#### [Task brief]
Look for the line containing "ring tip: (195, 255)" and the line containing "ring dip: (852, 512)" in the entries below. Copy those two and all lines between them exactly, leaving out pictures.
=== Section Start ===
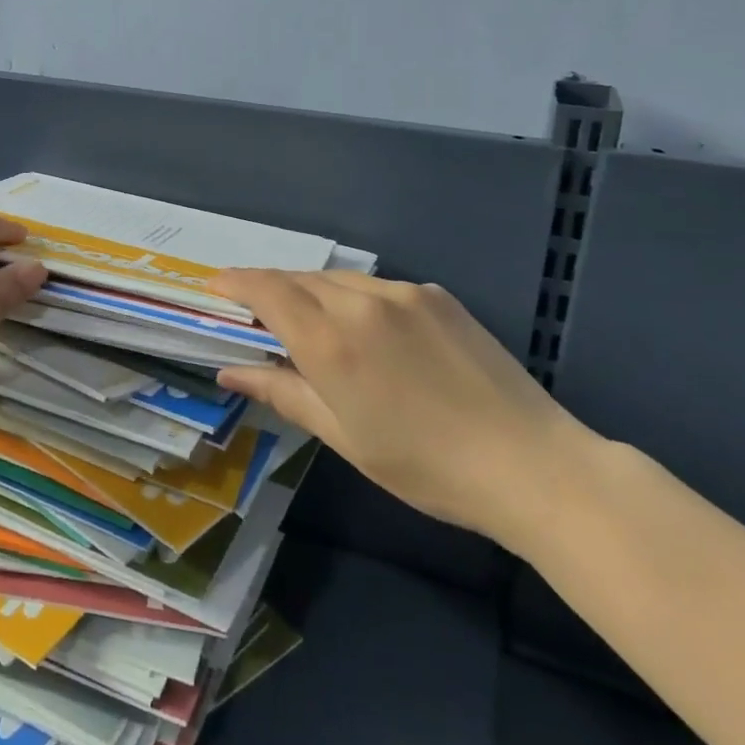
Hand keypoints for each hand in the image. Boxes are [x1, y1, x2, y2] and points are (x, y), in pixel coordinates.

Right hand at [212, 271, 591, 546]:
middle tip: (257, 313)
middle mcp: (361, 303)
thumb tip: (231, 372)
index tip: (214, 285)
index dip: (235, 282)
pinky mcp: (437, 296)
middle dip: (270, 289)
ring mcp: (404, 294)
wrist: (530, 463)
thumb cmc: (425, 465)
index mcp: (331, 342)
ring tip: (309, 322)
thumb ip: (283, 393)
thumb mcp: (344, 436)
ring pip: (338, 280)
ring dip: (312, 292)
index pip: (266, 291)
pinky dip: (354, 298)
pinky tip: (368, 331)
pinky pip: (378, 287)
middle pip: (298, 279)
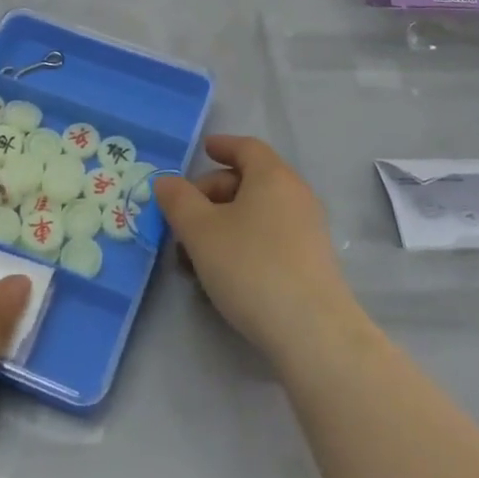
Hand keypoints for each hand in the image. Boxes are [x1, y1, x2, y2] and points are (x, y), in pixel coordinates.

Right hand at [154, 136, 368, 371]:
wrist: (312, 332)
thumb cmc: (251, 267)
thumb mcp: (201, 232)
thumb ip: (179, 201)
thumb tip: (166, 182)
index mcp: (272, 176)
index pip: (246, 147)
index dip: (223, 146)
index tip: (204, 149)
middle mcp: (295, 194)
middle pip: (249, 180)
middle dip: (212, 194)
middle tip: (183, 219)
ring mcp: (307, 229)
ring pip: (257, 213)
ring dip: (223, 224)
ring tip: (195, 255)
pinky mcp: (311, 261)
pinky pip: (270, 237)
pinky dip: (243, 243)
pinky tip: (223, 274)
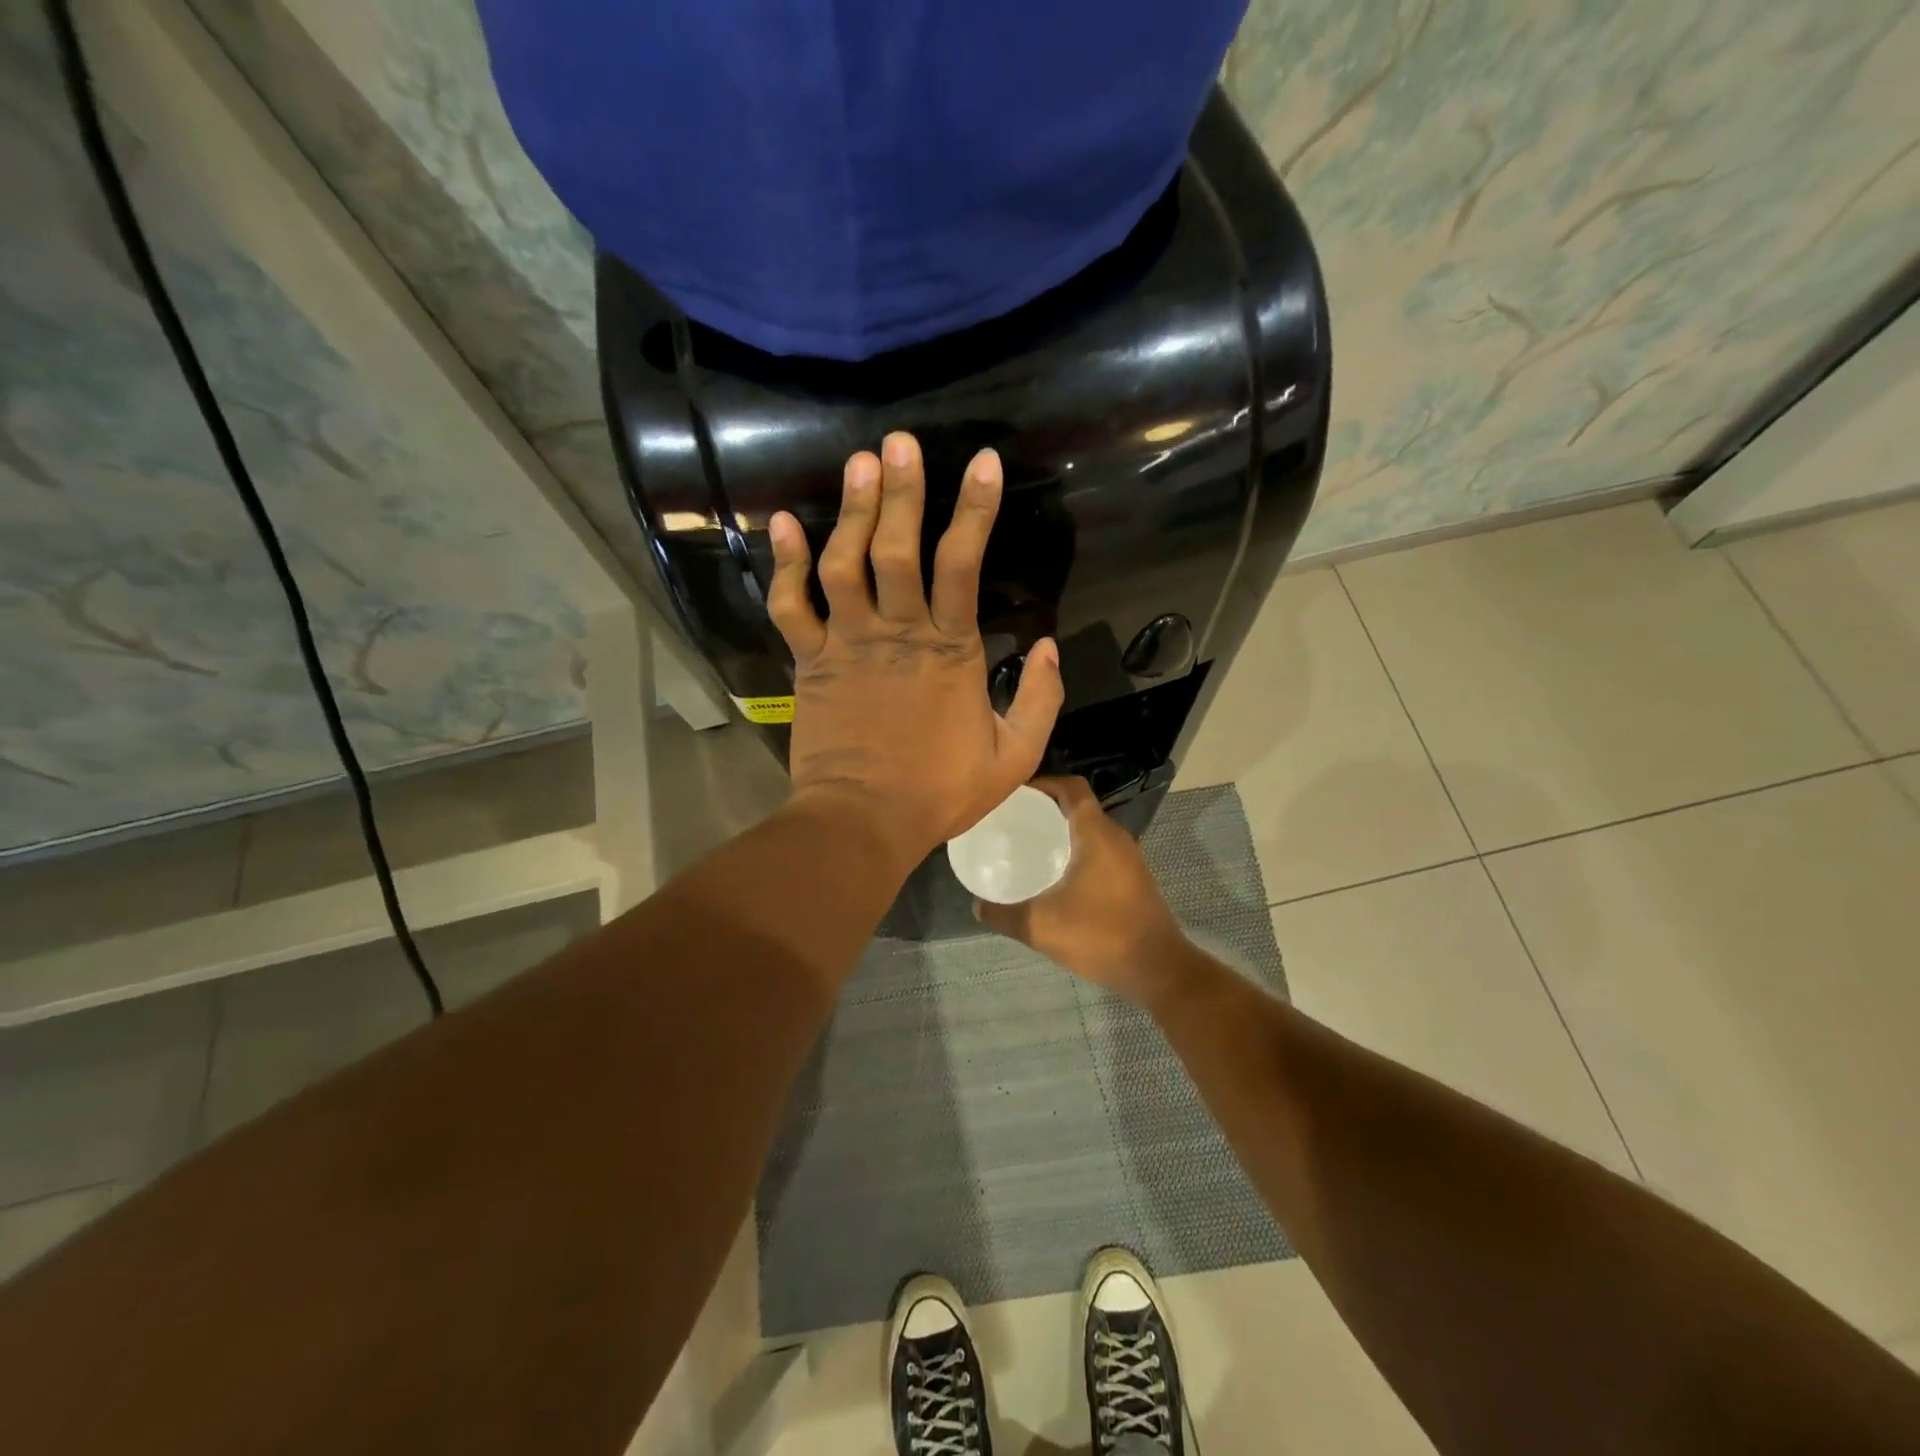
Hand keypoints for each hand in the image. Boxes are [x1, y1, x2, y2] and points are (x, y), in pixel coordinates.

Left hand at [766, 432, 1064, 867]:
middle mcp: (898, 633)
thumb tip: (1047, 645)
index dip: (975, 510)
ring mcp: (848, 644)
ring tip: (859, 462)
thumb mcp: (1014, 756)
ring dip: (852, 512)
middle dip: (903, 492)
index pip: (964, 565)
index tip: (984, 462)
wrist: (864, 821)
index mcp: (951, 651)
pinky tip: (785, 523)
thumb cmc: (939, 792)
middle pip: (899, 549)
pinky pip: (792, 605)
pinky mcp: (811, 662)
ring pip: (846, 564)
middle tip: (901, 441)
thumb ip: (1039, 699)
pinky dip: (785, 564)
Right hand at [973, 777, 1187, 1001]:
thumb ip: (1003, 914)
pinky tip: (1056, 876)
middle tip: (1013, 821)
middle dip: (1047, 807)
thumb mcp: (1040, 927)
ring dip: (1063, 830)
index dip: (1043, 783)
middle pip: (1079, 806)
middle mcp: (1115, 837)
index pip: (1071, 787)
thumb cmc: (1100, 936)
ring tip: (1029, 845)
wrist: (1158, 969)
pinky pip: (1100, 850)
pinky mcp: (1133, 878)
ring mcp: (1129, 858)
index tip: (1015, 794)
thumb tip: (976, 906)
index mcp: (1096, 834)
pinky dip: (1077, 850)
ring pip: (1091, 830)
=== Section End ===
#### [Solved problem]
ring tip: (195, 255)
pinky mcp: (311, 261)
pinky pip: (270, 237)
pinky dip: (243, 243)
pinky tip: (223, 274)
Hand keypoints for each hand in the image. Boxes are [x1, y1, x2, y2] and points are (x, y), in pixel coordinates.

Left hand at [766, 432, 1064, 867]:
middle mcp: (898, 633)
thumb tip: (1047, 645)
index dip: (975, 510)
ring mcp: (848, 644)
ring tip: (859, 462)
thumb mcp: (1014, 756)
ring dip: (852, 512)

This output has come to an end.